> _Input data_:
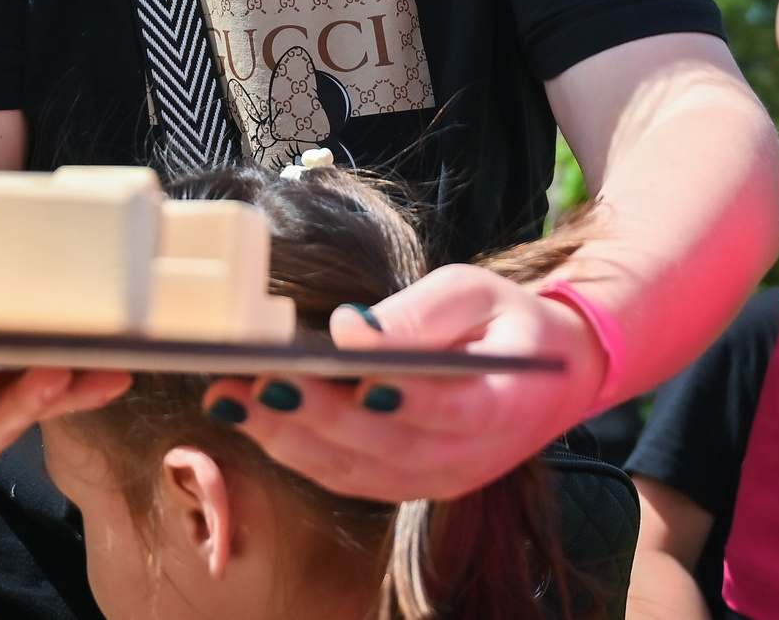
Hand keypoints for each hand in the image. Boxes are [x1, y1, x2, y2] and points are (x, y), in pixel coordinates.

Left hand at [201, 265, 602, 501]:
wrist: (547, 375)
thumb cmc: (504, 322)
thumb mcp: (475, 292)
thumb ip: (418, 313)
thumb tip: (348, 331)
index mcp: (506, 403)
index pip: (456, 409)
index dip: (406, 400)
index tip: (357, 380)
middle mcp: (473, 457)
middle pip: (391, 447)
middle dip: (319, 417)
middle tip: (261, 383)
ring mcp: (440, 480)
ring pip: (359, 470)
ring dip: (290, 439)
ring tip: (231, 400)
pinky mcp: (410, 485)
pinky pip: (348, 477)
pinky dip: (297, 451)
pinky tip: (253, 420)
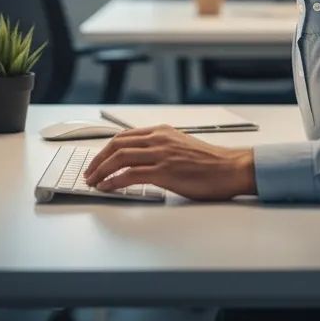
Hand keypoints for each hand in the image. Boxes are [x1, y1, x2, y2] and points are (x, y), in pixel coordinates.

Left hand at [83, 125, 255, 200]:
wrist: (230, 168)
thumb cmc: (210, 162)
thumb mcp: (181, 146)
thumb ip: (161, 149)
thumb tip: (141, 162)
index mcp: (162, 132)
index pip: (124, 137)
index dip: (105, 149)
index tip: (96, 161)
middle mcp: (159, 139)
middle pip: (117, 145)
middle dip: (98, 160)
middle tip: (89, 173)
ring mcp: (161, 154)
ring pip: (120, 158)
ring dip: (101, 171)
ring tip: (93, 182)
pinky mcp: (165, 171)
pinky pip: (131, 175)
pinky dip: (114, 181)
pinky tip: (107, 188)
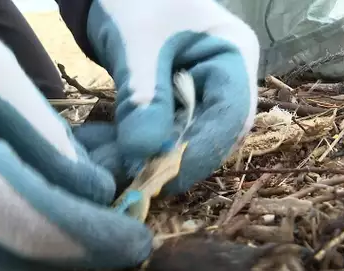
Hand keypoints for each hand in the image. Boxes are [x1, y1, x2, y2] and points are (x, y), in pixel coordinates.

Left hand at [74, 0, 258, 194]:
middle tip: (131, 179)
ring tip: (111, 166)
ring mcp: (205, 90)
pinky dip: (140, 144)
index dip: (201, 153)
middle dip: (173, 160)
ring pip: (188, 138)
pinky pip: (167, 132)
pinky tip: (109, 150)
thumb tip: (141, 159)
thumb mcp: (138, 45)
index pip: (231, 116)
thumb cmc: (133, 1)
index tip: (163, 179)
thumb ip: (143, 97)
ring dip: (152, 157)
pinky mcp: (181, 100)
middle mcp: (228, 78)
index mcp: (234, 54)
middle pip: (214, 134)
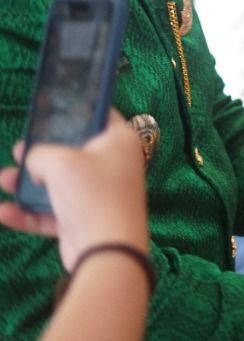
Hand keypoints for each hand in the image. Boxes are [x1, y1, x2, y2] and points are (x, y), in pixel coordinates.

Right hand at [0, 110, 148, 269]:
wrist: (106, 249)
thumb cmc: (91, 194)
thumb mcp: (60, 162)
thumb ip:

> _What needs to be done_: I would like the data above transcribed exactly, with its pictures left out.

> _Answer box_:
Hand keypoints for each hand in the image. Boxes are [x1, y1, x2, y2] and points are (x, y), in pixel coordinates.

Left hand at [201, 265, 602, 501]:
wrist: (547, 375)
thumb cmc: (504, 322)
thumb mcp: (475, 292)
thumb ip: (418, 313)
thumb tip: (348, 331)
index mcp: (506, 403)
index pip: (456, 409)
index dip: (406, 400)
index tip: (357, 380)
middle mcp: (473, 457)
middle pip: (391, 447)
middle dip: (319, 417)
middle tip: (261, 383)
ring mcp: (440, 480)
ring pip: (359, 470)
ring dip: (290, 439)
ring tip: (231, 400)
pinky mcp: (410, 485)
pinky pip: (348, 477)
pinky dip: (297, 451)
pinky tip: (253, 420)
Hand keypoints for each hand in the image. Boxes are [x1, y1, x2, y2] and points are (x, y), in pixel coordinates.

Left hand at [83, 125, 255, 200]:
wrist: (230, 168)
thumb cmc: (210, 162)
thumb mcp: (181, 146)
thumb ip: (161, 149)
thumb tip: (141, 162)
index mcp: (162, 132)
index pip: (124, 137)
index dip: (105, 149)
index tip: (96, 161)
middle mcp: (159, 139)
middle pip: (117, 145)
middle dip: (98, 160)
middle tip: (89, 173)
ring mcp: (161, 154)
ring pip: (120, 158)
ring dip: (101, 171)
ring tip: (93, 182)
pinky mcp: (165, 171)
pinky pip: (131, 175)
pinky dip: (114, 181)
pinky tip: (107, 188)
Hand keypoints for each hand in the image. Boxes are [x1, y1, x2, y2] and points are (x, y), in pixel coordinates.

Left hand at [74, 0, 258, 194]:
middle tip: (131, 179)
ring tip: (111, 166)
ring mcp: (205, 90)
pinky dip: (140, 144)
index dip: (201, 153)
middle dip: (173, 160)
ring pip: (188, 138)
pinky pip: (167, 132)
pinky tip: (109, 150)
thumb tip: (141, 159)
thumb mcp: (138, 45)
index pip: (231, 116)
thumb cmc: (133, 1)
index tip: (163, 179)
thumb ip: (143, 97)
ring dip: (152, 157)
pinky mcp: (181, 100)
middle mcp: (228, 78)
index mcp: (234, 54)
middle pip: (214, 134)
Hand keypoints for each hand in the image. Boxes are [x1, y1, x2, y2] and points are (x, y), in pixel coordinates.

Right hand at [0, 110, 148, 269]:
wrist: (106, 249)
thumb cmc: (91, 194)
thumb mcp: (60, 162)
thumb ip:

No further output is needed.